(Web document revisions)

◆ ◆ ◆

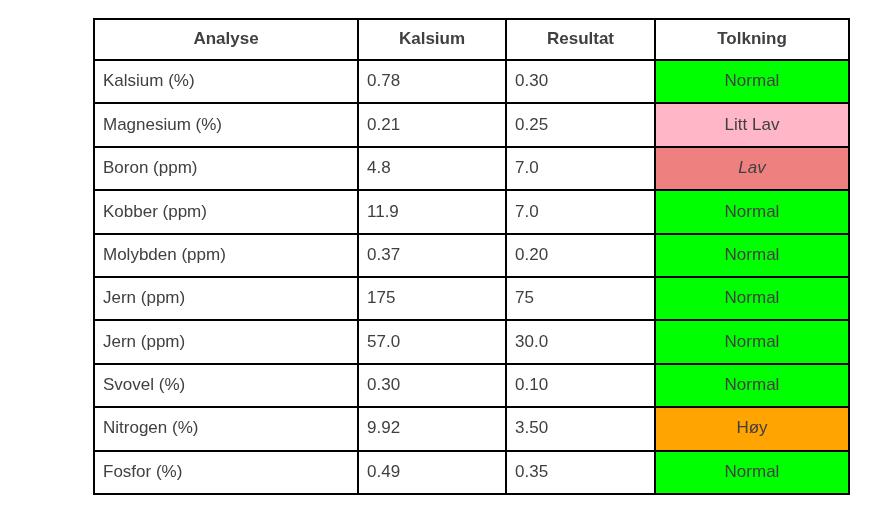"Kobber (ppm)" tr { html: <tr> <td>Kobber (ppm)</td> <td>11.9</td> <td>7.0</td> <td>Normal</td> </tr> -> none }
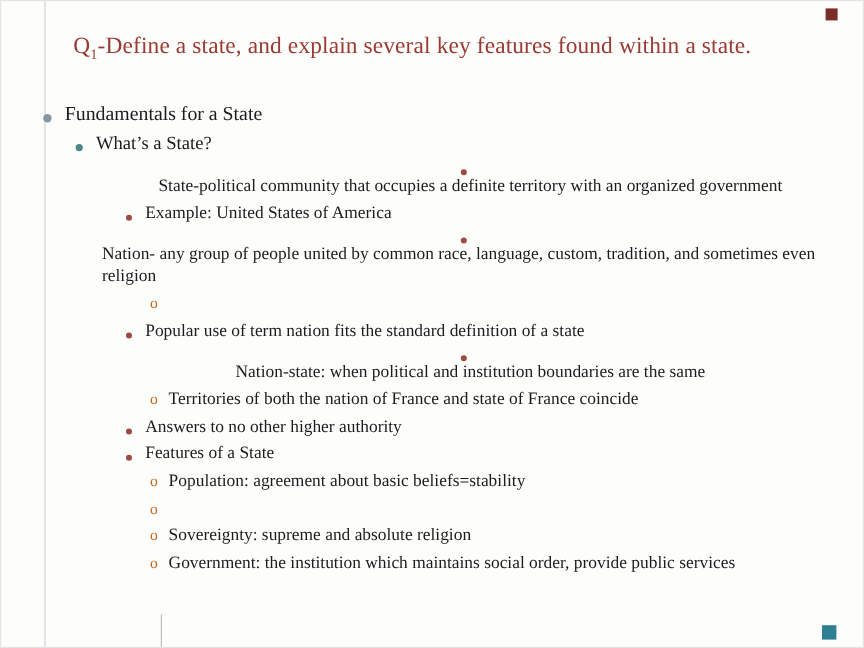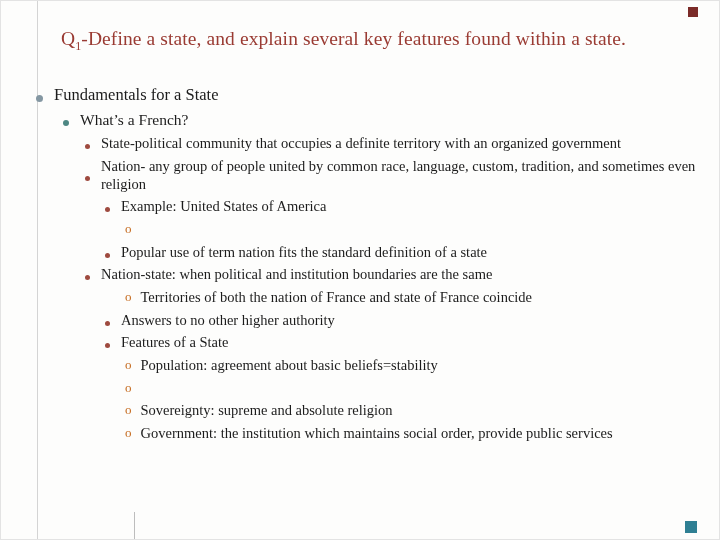"What’s a French?" span { text: French -> State }
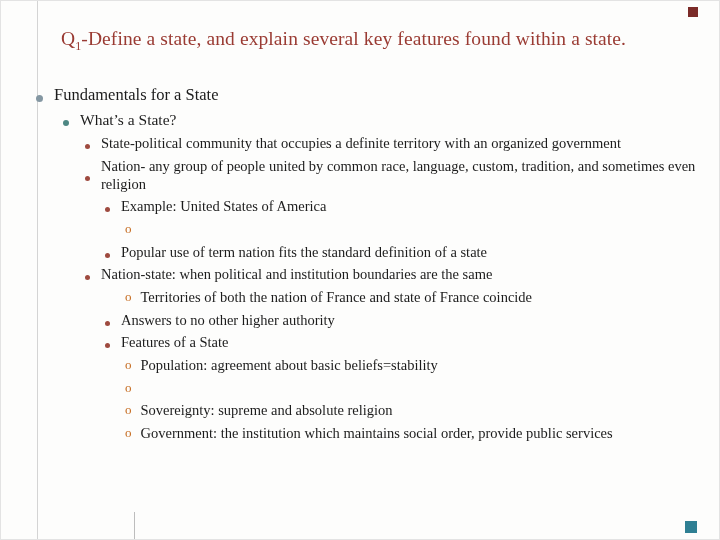"State-political community that occupies" .lvl3 { flex-direction: none -> column }
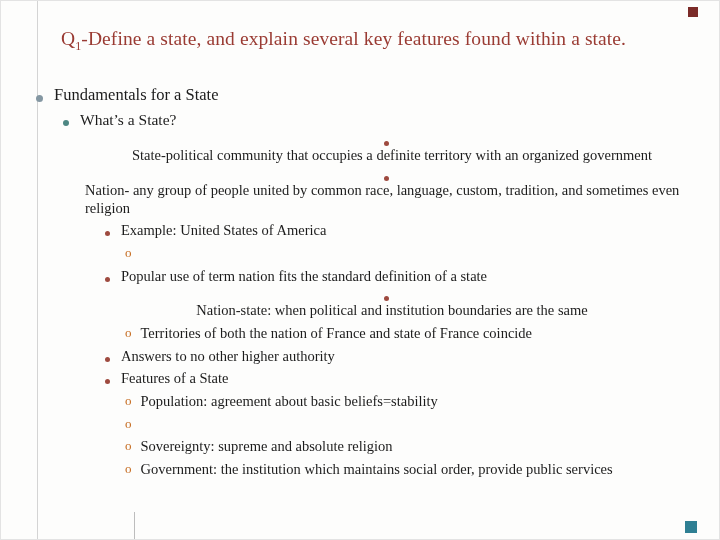"Nation- any group of people" div.row { order: before "Example: United States of America" -> after "Example: United States of America" }
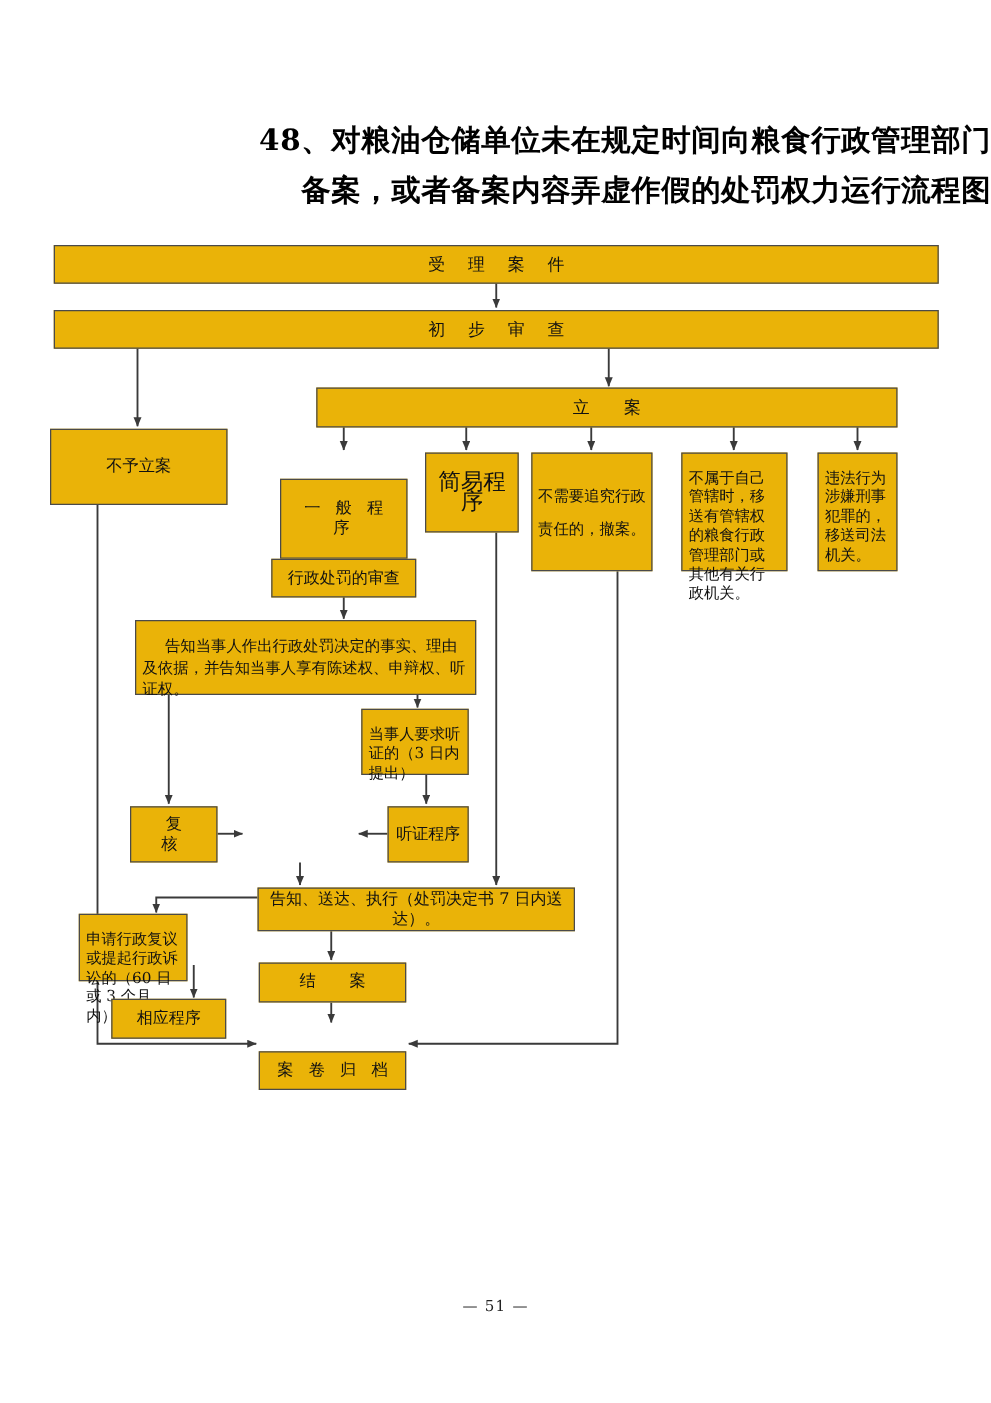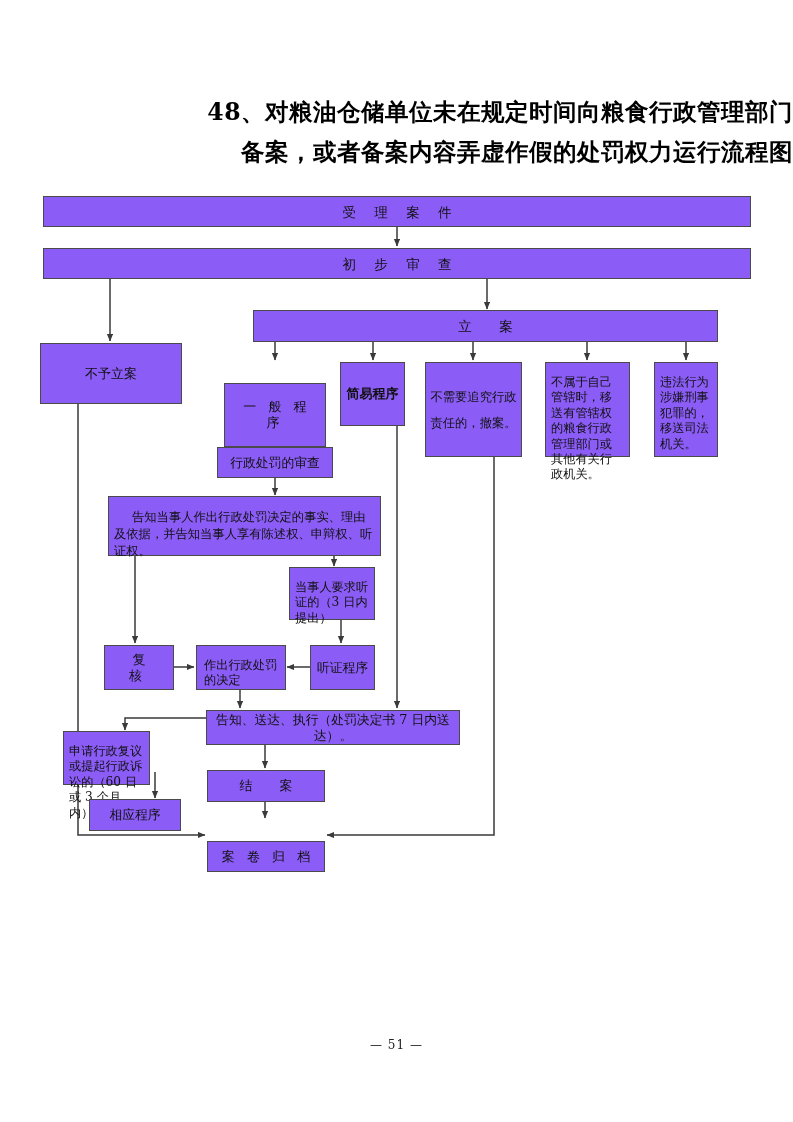"受 理 案 件" .box { background: #8b5cf6 -> #eab308 }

◆ ◆ ◆

Repeat, word for word, each of the records, omitting any image they hold.

▸ Response area:
"Kobber (ppm)" tr { html: <tr> <td>Kobber (ppm)</td> <td>11.9</td> <td>7.0</td> <td>Normal</td> </tr> -> none }
"What’s a French?" span { text: French -> State }
"State-political community that occupies" .lvl3 { flex-direction: none -> column }
"Nation- any group of people" div.row { order: before "Example: United States of America" -> after "Example: United States of America" }
"受 理 案 件" .box { background: #8b5cf6 -> #eab308 }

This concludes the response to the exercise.